[[ Exercise text open ]]

5.4.1 Self-calibration sequence and SCMAP or SCIMG

If you decide to use self-calibration, a good sequence of steps is:

  1. Use UVPLT to make a plot file showing the shape of the visibility function as a function of baseline length in the externally-calibrated data set. (See §6.3, especially §6.3.1, for information about plotting in AIPS.) To reduce the scatter, you may average the data over time and/or over spectral channel before plotting. UVPLT normally prepares the plot in memory before writing it to the TV or plot file. In this way, even very large data sets do not require large amounts of time. Use LWPLA to get hard copy of the plot file.
  2. If you can use a point-source model for the first iteration, i.e., if a range of baselines sufficient to calibrate all antennas is dominated by a single component (flat visibility function well above the noise), go to step 6 directly. This is frequently done with VLBI data, but is less common with arrays for which the initial calibrations are better, such as the VLA.
  3. If you must use a more complicated model, obtain a Clean-component representation of it by making and Cleaning an image of the externally-calibrated data using IMAGR. Leave the uv data in “TB” sort order for CALIB; IMAGR will sort them if it has to. Note that you may want to use a somewhat higher loop GAIN in a Clean to be used as an input model for an early iteration of self-calibration than you would for final deconvolution of a very extended structure. Task FACES can prepare an initial model for wide-field observations particularly at long wavelength.
  4. Consider running CCMRG to reduce the number of components in the model. This improves the speed of the calibration and makes the first negative component be a real negative rather than a minor correction to previous positive components. Remember that merging the components does alter the model which is used to compute the gains unless you were going to include all components anyway. Note that IMAGR often merges the components automatically.

[[ Exercise text closed ]]
[[ Records provided open ]]

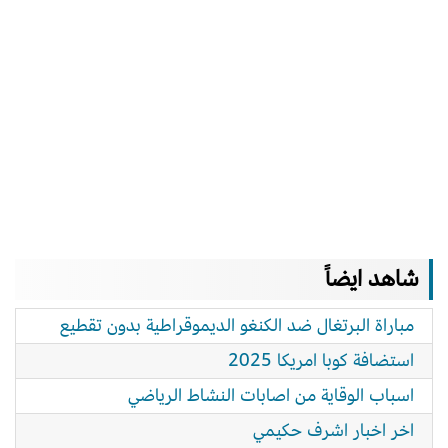
شاهد ايضاً
مباراة البرتغال ضد الكنغو الديموقراطية بدون تقطيع
استضافة كوبا امريكا 2025
اسباب الوقاية من اصابات النشاط الرياضي
اخر اخبار اشرف حكيمي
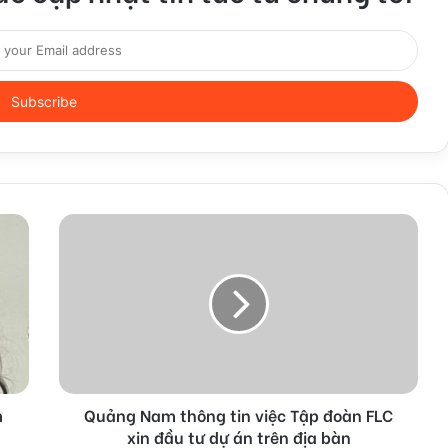
m
Quảng Nam thông tin việc Tập đoàn FLC
xin đầu tư dự án trên địa bàn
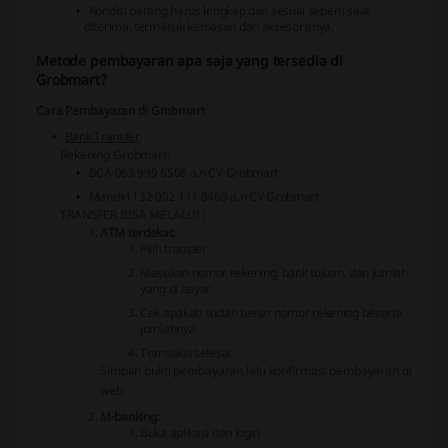
Kondisi barang harus lengkap dan sesuai seperti saat
diterima, termasuk kemasan dan aksesorisnya.
Metode pembayaran apa saja yang tersedia di
Grobmart?
Cara Pembayaran di Grobmart
Bank Transfer
Rekening Grobmart:
BCA 063 999 6508 a.n CV Grobmart
Mandiri 132 002 111 8469 a.n CV Grobmart
TRANSFER BISA MELALUI :
ATM terdekat:
Pilih transfer
Masukan nomor rekening, bank tujuan, dan jumlah
yang di bayar.
Cek apakah sudah benar nomor rekening beserta
jumlahnya
Transaksi selesai
Simpan bukti pembayaran lalu konfirmasi pembayaran di
web
M-banking:
Buka aplikasi dan login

[[ Records provided closed ]]

* Instructions *
(a) In two sentences, what does the self-calibration passage say?
(b) Can you update the listing by replacing "Grobmart" with "GROBMART" throughout, keeping everything else the same and leaving out the pictures?
The listing has no connection to the self-calibration passage.

* Answers to the exercises *
(a) The recommended self-calibration sequence begins by using UVPLT to plot the visibility function against baseline length in the externally calibrated data, with LWPLA producing hard copy, and skipping straight to step 6 if a point-source model can serve for the first iteration. Otherwise, a Clean-component model is made by imaging and Cleaning the data with IMAGR, and CCMRG may then be run to reduce the number of components, which speeds up calibration but alters the model unless all components would have been included anyway.

(b)
شاهد ايضاً
مباراة البرتغال ضد الكنغو الديموقراطية بدون تقطيع
استضافة كوبا امريكا 2025
اسباب الوقاية من اصابات النشاط الرياضي
اخر اخبار اشرف حكيمي
m
Quảng Nam thông tin việc Tập đoàn FLC
xin đầu tư dự án trên địa bàn
Kondisi barang harus lengkap dan sesuai seperti saat
diterima, termasuk kemasan dan aksesorisnya.
Metode pembayaran apa saja yang tersedia di
GROBMART?
Cara Pembayaran di GROBMART
Bank Transfer
Rekening GROBMART:
BCA 063 999 6508 a.n CV GROBMART
Mandiri 132 002 111 8469 a.n CV GROBMART
TRANSFER BISA MELALUI :
ATM terdekat:
Pilih transfer
Masukan nomor rekening, bank tujuan, dan jumlah
yang di bayar.
Cek apakah sudah benar nomor rekening beserta
jumlahnya
Transaksi selesai
Simpan bukti pembayaran lalu konfirmasi pembayaran di
web
M-banking:
Buka aplikasi dan login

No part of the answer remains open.